Sunday 18 December 2011

Battling berberis, bramble and briar


I manage to get myself into a tight spot, wedged between the boundary and three prickly customers, armed with only my wits, a garden fork and a slightly inadequate looking pair of secatueurs. The loppers lie tantalisingly out of reach on the barrow only feet away but separated from me by an impenetrable curtain of spines. Obviously the brambles need to come right out now, and I do my best to cut away the tangle and lever out the stubborn roots from beneath the neighbour’s fence, snapping one of the tines off my fork in the process. The second trusted garden friend I’ve lost in a week.
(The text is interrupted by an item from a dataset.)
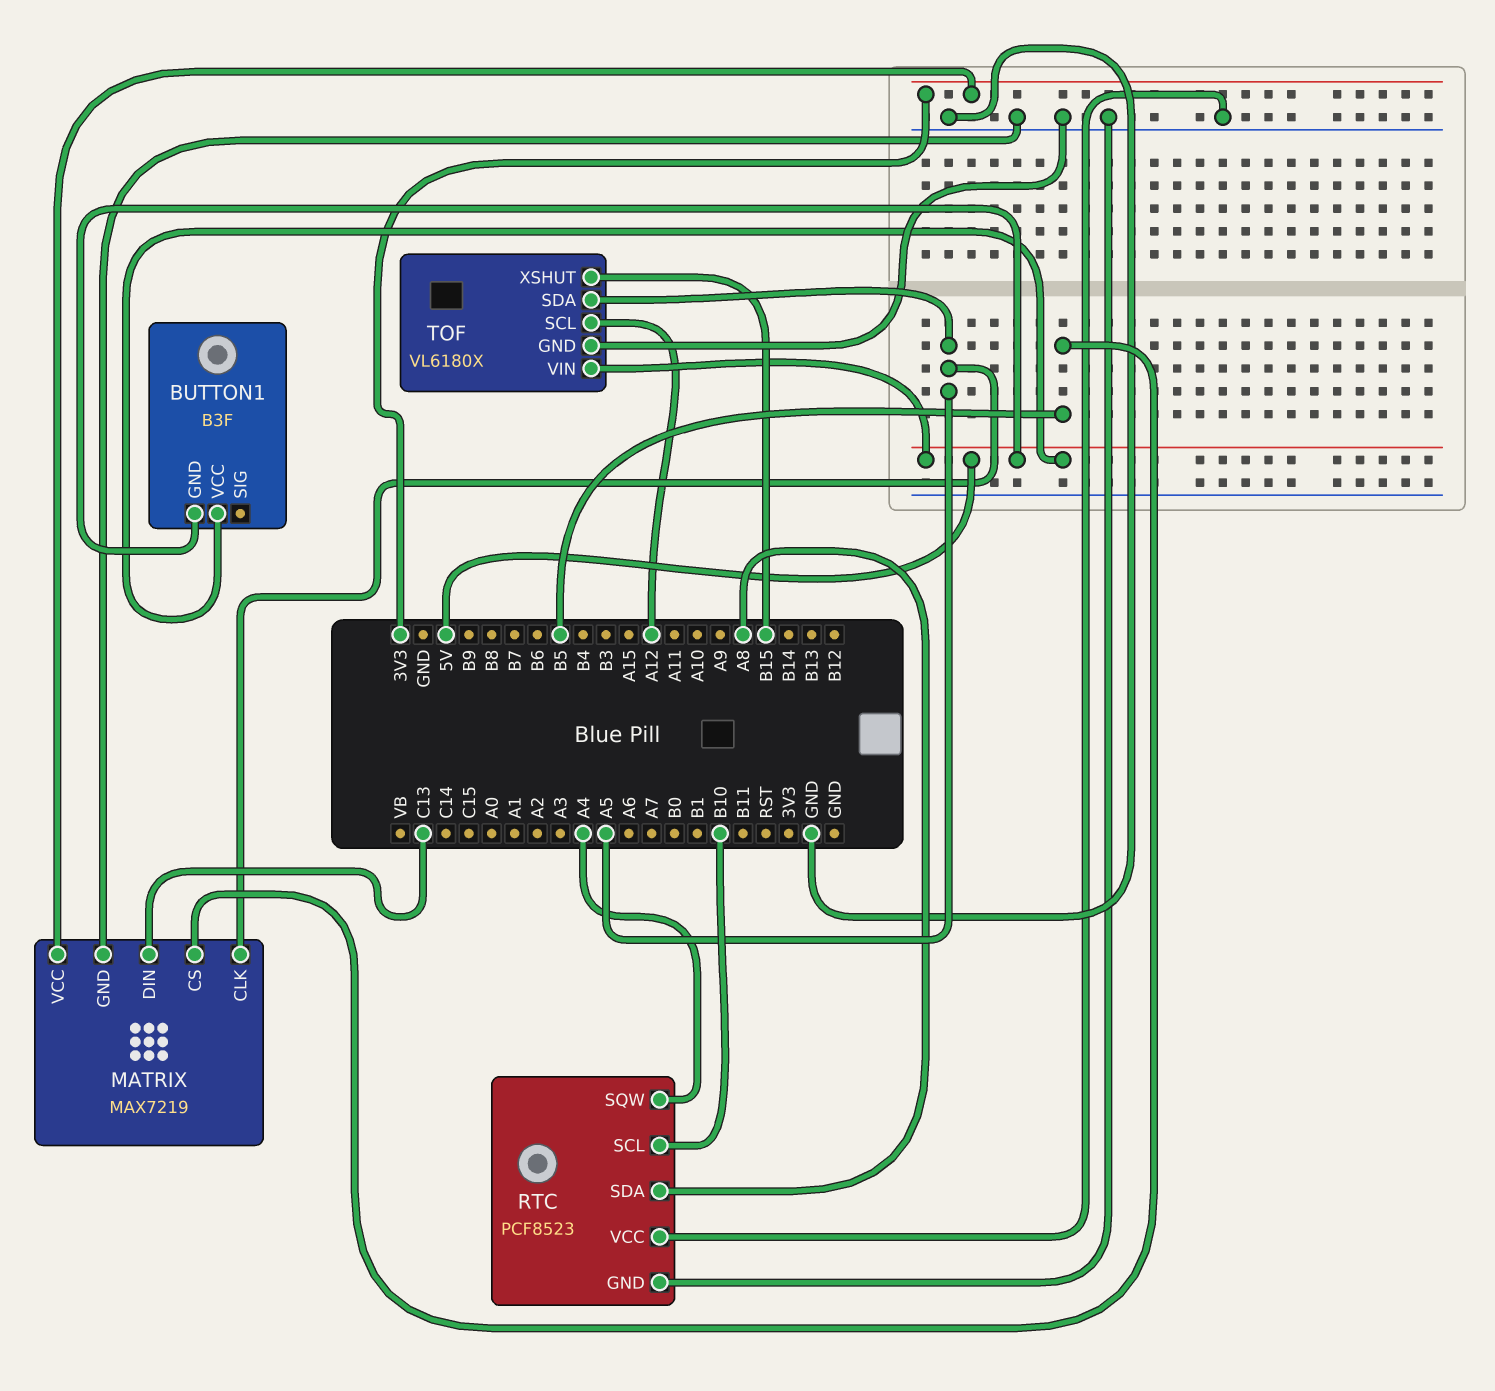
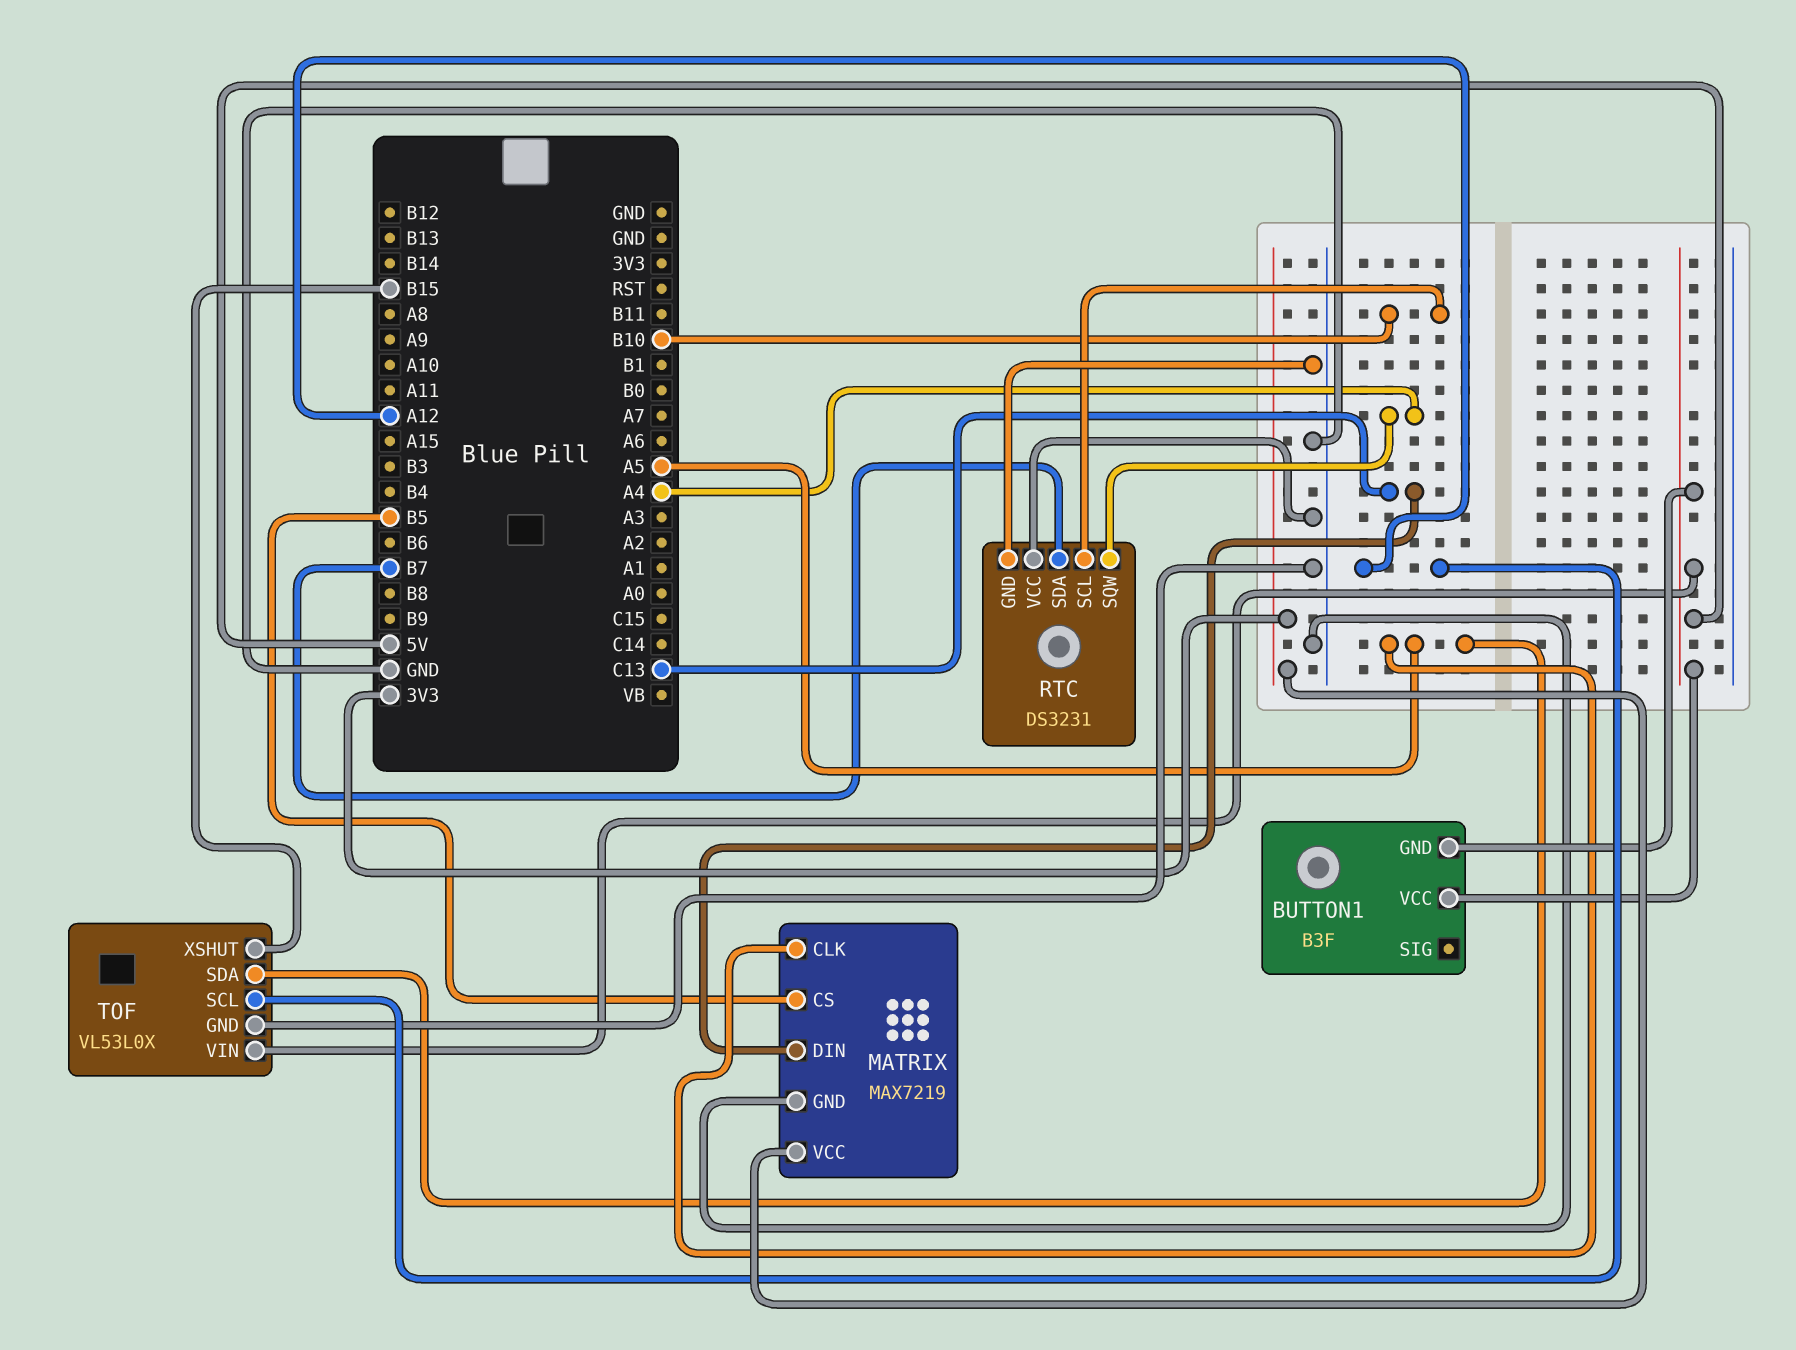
RTC: PCF8523 -> DS3231
RTC pin SDA: A8 -> B7
TOF: VL6180X -> VL53L0X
Collateral damage. But no time for regrets now, there’s a job to be done, and decisions to be made. How much to cut from the other two, and when? That’s a thornier issue.

Thursday 15 December 2011

Digging December


I’m not sure that anyone spends much quality time in their garden during December. Even the keenest of gardeners will find more pressing things to do in the run up to Christmas, and it’s probably no accident that the holidays occur at a time of year when there’s little work to be done outside and the garden can be left largely to its own devices. But for those determined few prepared to contend with claggy lawns and inclement weather, there’s the promise of a calm, quiet space so different from the frenzied maelstrom which too often typifies our experience of the end of the year.